From time to time, we find ourselves faced with tasks or situations we know ahead of time are going to result in a migraine. In a perfect world, we could simply avoid them, but it is far from a perfect world in which we live. The wife and I recently found ourselves right in the middle of one of those situations. In fact, we are still working through it all.
Rebuilding our home
It has been mentioned before, but our home was left in a less than ideal state after Hurricane Harvey. We have been putting band-aids on the best we could up to this point and just being grateful that things weren’t worse than it was at the time. Although recently we were put in touch with a group of volunteers wanting to help us rebuild our home. It took a great deal of planning ahead, but the time finally came this month for everyone to arrive and begin the work of rebuilding.
Alarms go off bright and early Saturday morning and we get out of bed and quickly move the last of the furniture as far out of the way as possible before what would end up being a team of over 20 volunteers arrive at our door.
Ordinary people might not think about all of the different sounds associated with residential construction. Theses sounds include things like conversational sounds coming from everyone as they were all introduced and broken into teams, a work truck parking right next to the house to broadcast music to entertain everyone, air compressors churning to life for the nail guns, cracking sounds from pry-bars ripping out the last pieces inside the house that needed to go. Then outside there were sounds of demolition as it was quickly determined that the back porch of the house needed to be completely torn down in order to properly “fix” the issues it had and a decades old metal storage shed was being ripped apart.
Trying to prepare
We had done our very best to prepare for this event ahead of time. We tried to make sure that both of us had plenty of rest and made it a point to hydrate because those migraines are pretty fierce on their own. Both of us tried as best as possible to move from one group of volunteers to the next helping a little in each place and to avoid sitting with one repetitive noise for too long, but there really is only so far you can move in a situation like that. The migraines were inevitable. Everyone saw the effects on my wife before we made it to lunch, some expressed concern that she was going to ‘fall out.’ Being in south Texas, our heat is in the 100 degrees and the feels like temperature is well over 100.

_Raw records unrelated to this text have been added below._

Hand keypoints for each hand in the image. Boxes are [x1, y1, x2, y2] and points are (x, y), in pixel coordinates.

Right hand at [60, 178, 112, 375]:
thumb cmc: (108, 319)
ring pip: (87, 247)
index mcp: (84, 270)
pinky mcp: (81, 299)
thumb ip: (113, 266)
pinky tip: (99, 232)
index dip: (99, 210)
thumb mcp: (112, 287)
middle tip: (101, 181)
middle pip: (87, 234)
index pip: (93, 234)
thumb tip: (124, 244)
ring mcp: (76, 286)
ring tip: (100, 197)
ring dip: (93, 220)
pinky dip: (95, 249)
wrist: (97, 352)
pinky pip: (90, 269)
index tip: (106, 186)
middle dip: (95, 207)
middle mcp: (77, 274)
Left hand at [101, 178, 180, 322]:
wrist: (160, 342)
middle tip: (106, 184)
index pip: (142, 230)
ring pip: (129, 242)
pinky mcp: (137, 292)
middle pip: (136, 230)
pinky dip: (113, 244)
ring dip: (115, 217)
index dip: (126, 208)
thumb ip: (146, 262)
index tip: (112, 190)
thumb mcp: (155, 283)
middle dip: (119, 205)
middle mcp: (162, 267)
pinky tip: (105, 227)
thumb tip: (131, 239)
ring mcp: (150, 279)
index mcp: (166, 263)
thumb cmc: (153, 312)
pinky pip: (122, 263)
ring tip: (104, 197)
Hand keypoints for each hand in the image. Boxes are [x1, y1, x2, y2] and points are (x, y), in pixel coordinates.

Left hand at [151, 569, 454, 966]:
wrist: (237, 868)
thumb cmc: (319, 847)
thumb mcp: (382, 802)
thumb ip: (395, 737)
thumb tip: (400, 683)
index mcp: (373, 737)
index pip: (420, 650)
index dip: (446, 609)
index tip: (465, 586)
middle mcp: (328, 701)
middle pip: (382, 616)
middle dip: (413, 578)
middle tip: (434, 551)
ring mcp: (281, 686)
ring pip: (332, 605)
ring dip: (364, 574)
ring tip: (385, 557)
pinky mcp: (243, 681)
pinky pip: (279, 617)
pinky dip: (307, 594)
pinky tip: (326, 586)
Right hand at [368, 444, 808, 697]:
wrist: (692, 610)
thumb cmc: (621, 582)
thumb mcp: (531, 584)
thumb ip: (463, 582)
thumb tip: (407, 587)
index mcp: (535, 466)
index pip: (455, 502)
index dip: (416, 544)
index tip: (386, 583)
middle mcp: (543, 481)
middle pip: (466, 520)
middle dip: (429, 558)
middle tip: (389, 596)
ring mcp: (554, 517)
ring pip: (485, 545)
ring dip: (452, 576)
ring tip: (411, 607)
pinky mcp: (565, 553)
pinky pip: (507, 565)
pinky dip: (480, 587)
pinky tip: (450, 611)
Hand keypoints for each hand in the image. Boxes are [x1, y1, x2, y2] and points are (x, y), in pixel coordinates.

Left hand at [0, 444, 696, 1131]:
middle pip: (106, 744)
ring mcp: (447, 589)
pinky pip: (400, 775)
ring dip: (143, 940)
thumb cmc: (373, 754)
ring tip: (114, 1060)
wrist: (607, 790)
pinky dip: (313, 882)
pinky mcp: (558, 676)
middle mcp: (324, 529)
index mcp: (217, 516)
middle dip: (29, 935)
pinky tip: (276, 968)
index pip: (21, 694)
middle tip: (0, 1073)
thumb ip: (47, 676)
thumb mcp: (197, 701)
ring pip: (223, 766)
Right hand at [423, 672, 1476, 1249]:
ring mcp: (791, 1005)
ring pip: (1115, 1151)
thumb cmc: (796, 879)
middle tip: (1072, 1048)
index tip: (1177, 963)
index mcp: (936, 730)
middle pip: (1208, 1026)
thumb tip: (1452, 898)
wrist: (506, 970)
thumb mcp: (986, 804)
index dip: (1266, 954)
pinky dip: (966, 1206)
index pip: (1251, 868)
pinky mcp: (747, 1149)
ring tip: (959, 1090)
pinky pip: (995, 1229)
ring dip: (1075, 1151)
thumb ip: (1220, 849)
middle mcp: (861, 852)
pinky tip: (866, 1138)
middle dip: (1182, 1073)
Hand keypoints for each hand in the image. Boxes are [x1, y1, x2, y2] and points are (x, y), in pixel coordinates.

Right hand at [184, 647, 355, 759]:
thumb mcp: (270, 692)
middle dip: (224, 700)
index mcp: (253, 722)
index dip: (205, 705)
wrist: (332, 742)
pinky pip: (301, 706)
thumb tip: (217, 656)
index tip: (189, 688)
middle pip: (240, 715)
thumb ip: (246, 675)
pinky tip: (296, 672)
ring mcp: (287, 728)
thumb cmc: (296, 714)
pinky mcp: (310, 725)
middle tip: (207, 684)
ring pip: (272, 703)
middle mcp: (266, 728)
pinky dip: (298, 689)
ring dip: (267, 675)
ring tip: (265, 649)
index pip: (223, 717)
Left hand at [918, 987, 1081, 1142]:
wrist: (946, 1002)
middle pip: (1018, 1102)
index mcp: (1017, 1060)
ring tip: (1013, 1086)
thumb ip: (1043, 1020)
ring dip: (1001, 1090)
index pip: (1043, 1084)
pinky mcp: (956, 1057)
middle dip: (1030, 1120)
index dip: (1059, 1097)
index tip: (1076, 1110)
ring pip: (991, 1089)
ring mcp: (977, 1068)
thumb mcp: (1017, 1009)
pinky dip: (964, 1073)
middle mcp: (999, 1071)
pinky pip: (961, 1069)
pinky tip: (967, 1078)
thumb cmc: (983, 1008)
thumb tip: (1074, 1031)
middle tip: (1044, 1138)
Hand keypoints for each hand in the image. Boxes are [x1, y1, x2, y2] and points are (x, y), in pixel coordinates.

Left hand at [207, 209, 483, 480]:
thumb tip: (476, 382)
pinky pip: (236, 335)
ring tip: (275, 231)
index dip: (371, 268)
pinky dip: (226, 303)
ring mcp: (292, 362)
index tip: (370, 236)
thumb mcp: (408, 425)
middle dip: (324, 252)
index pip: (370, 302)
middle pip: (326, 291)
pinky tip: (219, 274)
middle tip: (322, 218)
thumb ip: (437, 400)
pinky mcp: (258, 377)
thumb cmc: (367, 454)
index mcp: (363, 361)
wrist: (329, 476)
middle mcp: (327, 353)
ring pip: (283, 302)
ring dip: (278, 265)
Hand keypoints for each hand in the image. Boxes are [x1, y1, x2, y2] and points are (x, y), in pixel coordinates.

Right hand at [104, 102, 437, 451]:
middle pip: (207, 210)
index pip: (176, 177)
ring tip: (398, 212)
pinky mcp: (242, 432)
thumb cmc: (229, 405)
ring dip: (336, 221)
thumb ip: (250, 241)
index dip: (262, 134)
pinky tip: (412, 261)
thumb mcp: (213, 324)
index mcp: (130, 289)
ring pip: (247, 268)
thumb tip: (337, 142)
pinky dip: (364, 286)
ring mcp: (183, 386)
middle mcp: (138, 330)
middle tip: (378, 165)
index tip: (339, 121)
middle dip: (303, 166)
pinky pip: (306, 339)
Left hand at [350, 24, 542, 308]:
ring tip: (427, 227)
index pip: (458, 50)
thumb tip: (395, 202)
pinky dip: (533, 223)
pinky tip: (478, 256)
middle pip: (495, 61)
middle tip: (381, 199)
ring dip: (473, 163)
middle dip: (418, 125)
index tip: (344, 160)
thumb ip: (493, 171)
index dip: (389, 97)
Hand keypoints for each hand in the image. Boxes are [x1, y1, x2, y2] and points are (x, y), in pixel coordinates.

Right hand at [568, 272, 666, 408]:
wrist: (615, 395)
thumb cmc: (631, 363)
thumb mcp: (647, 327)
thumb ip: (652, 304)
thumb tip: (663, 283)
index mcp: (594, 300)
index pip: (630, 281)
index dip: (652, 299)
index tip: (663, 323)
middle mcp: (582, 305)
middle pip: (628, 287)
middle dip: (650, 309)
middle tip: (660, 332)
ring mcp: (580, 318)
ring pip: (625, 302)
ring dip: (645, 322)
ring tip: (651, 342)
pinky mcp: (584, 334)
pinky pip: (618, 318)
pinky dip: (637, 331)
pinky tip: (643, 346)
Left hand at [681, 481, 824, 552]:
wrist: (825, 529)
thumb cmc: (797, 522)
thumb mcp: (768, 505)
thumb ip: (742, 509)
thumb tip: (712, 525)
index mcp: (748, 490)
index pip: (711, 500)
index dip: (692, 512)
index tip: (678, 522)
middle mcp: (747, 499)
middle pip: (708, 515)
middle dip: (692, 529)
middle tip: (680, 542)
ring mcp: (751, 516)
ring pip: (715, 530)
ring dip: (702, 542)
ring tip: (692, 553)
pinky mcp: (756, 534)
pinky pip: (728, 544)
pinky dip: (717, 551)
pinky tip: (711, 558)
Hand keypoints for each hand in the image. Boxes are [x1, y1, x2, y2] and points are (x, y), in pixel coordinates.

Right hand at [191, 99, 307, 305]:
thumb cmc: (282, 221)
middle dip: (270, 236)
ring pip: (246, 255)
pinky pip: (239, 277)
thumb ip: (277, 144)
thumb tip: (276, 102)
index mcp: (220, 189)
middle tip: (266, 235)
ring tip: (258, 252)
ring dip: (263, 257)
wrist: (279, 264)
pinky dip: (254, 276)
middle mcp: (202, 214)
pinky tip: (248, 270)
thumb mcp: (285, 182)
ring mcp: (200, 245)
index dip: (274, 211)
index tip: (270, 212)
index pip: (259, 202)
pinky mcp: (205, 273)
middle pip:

The smells made for a lot of interesting triggers all on their own. The combinations of Insulation, drywall, drywall mud, plywood and other lumbar along with a dozen different deodorants and perfumes. This is not a complaint about anyone that showed up. As far as we are concerned, each and every one of those people were angels for caring enough to offer their time and expertise to help us. These were just things we encountered that pushed the envelope for the migraines.
When the devil sneaks up
At the end of the day it was amazing to see the amount of work that had been accomplished. As the day had begun to slow down and one by one the volunteers left each according to other important things they had to complete that day, the pace of work slowed and the muscle aches and fatigue began to kick in. The migraine I wound up with must have been there for over an hour before I slowed down enough to realize it was there. Despite all of the other parts of me that hurt, I had completely overlooked a migraine and dismissed it as a pain associated with the day’s labor.
After showers, pajamas and dinner, however, what had been felt before as a mild throbbing in my head became the front and center of my attention. It was as if I had suddenly walked into a smoky bar that was playing really loud heavy metal music. In retrospect, I really wish I would have paid better attention to it sooner. As a result, my abortive medication had a very limited effect on the migraine, even after multiple doses. I have since spent the last few days fighting it off and struggling to sleep through it, averaging about an hour and a half each night.